Cold and flu season is coming. Employees have probably already started asking off for holiday travel. Sometime in the next few months, you’re probably going to notice you have more staff calling in than usual. You want them to stay home when they’re sick, but you also need them to keep absenteeism to a minimum. There are things you can do to reduce the number of call-ins.
Formalize Your Attendance Policy
Spell out exactly what you expect. Answer the following questions:
- At what time are employees tardy?
- What types of absences will you approve? How should employees document them?
- What is the procedure for requesting an absence?
- How many absences do you consider excessive?
- What disciplinary action will you take if they exceed that number?

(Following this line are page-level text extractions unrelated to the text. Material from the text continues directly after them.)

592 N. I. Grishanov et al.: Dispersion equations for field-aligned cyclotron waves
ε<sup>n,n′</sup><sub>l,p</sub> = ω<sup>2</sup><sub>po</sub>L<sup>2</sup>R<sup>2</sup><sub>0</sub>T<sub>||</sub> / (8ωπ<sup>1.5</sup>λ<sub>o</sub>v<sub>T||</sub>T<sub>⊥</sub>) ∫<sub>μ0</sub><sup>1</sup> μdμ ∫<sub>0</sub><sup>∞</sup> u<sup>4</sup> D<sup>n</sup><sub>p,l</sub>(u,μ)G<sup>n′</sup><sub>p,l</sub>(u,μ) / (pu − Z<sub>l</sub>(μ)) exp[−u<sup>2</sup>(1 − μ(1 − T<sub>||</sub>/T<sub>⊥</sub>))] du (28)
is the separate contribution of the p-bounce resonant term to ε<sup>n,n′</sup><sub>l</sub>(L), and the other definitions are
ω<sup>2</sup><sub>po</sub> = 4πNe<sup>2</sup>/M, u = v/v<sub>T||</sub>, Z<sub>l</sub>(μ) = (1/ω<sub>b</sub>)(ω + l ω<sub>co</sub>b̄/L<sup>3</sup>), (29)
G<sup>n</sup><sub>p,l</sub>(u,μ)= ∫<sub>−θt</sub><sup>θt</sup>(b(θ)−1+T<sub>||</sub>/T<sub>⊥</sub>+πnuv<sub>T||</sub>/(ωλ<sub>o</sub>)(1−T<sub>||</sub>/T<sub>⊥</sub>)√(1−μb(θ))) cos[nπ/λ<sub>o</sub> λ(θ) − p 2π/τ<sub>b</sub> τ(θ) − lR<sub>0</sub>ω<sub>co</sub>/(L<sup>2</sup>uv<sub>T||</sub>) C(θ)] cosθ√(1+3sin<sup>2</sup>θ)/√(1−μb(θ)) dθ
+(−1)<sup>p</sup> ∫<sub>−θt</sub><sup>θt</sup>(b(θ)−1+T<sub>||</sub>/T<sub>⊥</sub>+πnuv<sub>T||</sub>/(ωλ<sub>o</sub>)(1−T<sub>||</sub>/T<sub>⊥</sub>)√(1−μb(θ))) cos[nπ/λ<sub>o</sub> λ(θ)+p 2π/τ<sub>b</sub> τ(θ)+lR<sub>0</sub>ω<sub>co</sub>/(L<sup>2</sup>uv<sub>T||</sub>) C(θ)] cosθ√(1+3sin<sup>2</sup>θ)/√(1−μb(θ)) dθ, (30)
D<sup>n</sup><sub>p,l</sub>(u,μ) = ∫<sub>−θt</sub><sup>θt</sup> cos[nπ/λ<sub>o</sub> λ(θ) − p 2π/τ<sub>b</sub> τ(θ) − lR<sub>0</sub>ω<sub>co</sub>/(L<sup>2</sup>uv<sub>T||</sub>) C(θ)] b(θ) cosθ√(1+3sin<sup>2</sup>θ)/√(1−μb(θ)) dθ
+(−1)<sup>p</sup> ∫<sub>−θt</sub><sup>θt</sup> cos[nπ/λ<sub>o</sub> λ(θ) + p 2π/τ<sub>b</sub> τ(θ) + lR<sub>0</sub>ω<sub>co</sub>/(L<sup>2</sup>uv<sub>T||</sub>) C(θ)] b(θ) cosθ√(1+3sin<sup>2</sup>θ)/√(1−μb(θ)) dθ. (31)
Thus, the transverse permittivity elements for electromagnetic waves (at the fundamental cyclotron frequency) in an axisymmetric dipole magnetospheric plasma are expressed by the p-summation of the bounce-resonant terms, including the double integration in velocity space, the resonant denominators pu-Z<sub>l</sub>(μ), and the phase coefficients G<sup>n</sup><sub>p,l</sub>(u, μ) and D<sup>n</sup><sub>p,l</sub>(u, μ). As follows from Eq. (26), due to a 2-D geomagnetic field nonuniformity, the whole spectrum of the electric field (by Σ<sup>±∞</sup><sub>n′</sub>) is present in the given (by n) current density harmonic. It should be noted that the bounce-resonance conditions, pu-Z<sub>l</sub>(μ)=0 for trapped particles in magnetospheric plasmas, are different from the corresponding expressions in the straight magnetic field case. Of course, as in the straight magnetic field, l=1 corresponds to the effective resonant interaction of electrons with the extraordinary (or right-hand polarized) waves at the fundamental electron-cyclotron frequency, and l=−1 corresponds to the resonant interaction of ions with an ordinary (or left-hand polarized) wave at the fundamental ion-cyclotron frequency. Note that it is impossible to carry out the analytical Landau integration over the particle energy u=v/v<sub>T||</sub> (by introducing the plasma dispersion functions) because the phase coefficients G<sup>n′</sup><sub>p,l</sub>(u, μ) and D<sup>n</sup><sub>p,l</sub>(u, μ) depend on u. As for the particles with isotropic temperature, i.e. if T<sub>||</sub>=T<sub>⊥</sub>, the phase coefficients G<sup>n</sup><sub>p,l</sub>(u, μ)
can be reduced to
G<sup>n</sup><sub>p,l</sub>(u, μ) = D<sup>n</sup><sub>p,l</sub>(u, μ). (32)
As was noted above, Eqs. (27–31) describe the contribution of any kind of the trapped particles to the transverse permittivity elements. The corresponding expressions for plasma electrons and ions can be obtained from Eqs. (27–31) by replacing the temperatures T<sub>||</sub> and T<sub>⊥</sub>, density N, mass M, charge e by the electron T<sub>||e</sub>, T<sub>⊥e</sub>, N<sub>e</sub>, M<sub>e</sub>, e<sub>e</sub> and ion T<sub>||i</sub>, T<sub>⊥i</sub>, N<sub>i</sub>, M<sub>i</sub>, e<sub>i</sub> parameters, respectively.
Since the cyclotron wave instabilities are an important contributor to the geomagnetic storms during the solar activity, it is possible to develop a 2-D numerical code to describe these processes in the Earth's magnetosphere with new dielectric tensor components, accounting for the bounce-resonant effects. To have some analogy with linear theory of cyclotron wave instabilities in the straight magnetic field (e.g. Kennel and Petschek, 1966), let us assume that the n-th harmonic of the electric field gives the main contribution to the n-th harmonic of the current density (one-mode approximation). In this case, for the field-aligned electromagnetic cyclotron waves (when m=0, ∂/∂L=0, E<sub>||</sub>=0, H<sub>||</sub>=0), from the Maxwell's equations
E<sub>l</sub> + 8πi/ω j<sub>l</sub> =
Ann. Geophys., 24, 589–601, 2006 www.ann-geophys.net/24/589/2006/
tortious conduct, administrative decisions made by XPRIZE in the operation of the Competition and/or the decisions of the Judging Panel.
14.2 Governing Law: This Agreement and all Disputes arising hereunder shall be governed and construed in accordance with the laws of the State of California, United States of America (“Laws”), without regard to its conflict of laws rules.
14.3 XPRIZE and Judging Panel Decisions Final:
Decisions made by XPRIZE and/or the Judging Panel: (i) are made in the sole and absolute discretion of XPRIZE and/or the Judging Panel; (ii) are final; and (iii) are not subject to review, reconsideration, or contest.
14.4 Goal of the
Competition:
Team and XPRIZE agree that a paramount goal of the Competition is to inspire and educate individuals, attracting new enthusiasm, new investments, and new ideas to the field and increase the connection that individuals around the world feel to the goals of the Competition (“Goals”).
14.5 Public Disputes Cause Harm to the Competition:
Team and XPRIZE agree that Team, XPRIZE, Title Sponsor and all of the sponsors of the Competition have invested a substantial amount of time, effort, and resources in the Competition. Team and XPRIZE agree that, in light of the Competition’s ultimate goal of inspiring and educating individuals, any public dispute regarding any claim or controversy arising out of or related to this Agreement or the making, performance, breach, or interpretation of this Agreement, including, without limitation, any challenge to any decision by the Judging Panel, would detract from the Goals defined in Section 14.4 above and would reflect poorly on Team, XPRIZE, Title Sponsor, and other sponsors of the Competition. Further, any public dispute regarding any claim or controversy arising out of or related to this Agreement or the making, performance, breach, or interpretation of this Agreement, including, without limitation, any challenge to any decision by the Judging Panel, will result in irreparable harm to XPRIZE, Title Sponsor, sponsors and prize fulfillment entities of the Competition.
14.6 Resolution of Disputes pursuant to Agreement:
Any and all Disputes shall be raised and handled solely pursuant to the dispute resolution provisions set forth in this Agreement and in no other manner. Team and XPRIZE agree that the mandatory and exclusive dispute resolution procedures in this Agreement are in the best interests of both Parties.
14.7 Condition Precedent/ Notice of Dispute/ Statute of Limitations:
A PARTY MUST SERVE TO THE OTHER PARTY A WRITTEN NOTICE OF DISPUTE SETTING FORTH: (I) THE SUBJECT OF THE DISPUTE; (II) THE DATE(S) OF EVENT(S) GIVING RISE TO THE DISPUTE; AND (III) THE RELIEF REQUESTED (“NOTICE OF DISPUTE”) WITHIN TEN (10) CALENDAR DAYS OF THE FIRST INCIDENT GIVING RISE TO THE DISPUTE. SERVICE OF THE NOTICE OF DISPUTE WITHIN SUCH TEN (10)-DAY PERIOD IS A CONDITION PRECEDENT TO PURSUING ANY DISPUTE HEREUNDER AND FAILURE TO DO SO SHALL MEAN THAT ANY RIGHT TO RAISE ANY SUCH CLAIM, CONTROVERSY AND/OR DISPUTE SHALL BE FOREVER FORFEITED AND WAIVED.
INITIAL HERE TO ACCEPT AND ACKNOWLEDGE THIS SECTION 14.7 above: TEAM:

- What happens if someone is a “no show”? Are there emergency situations in which you’ll excuse an unscheduled absence or no call?
Put your attendance policy in the handbook, make it a part of new hire orientation and explain it in your next staff meeting.
Sometimes well-meaning employees show up when they’re just coming down with a cold or the flu. You disinfect the bathrooms, but what about other surfaces with which employees come into contact? Make antibacterial wipes available and encourage their use on keyboards, desktops and landlines.
Step back and look for places germs can hide. That candy basket on the breakroom table has been sitting there for months. Employees eat lunch then reach for a piece after touching their faces. The microwave handle, refrigerator door, coffee pot handle and vending machine buttons all need regular disinfection.
Think through the most common reasons your employees miss work and use that to incentivize attendance instead. If you know last year employees called in to get their Thanksgiving shopping done without the crowds, reward perfect attendance the rest of the month with a few hours of flex time to be used as needed. Enter employees who stayed healthy all winter in a raffle to win a massage or gym membership on January 1.
Keep Good Records
When someone calls in, document who it was and why. That might seem like a no-brainer, but you’d be surprised how many managers rely on their memory. It seems like Suzy’s chair was often empty, but they’re not sure exactly how many days she actually called in sick, how many she was just late and for which ones she claimed a last minute family emergency.
Documentation helps you spot trends. If you see Suzy calls in every Friday and Monday, you know the problem probably isn’t persistent infection. You’ll also notice those employees who never miss a day and deserve recognition.
Often having a formal plan and a reward system clarifies expectations and encourages attendance. Create yours now for employees that show up every day this fall.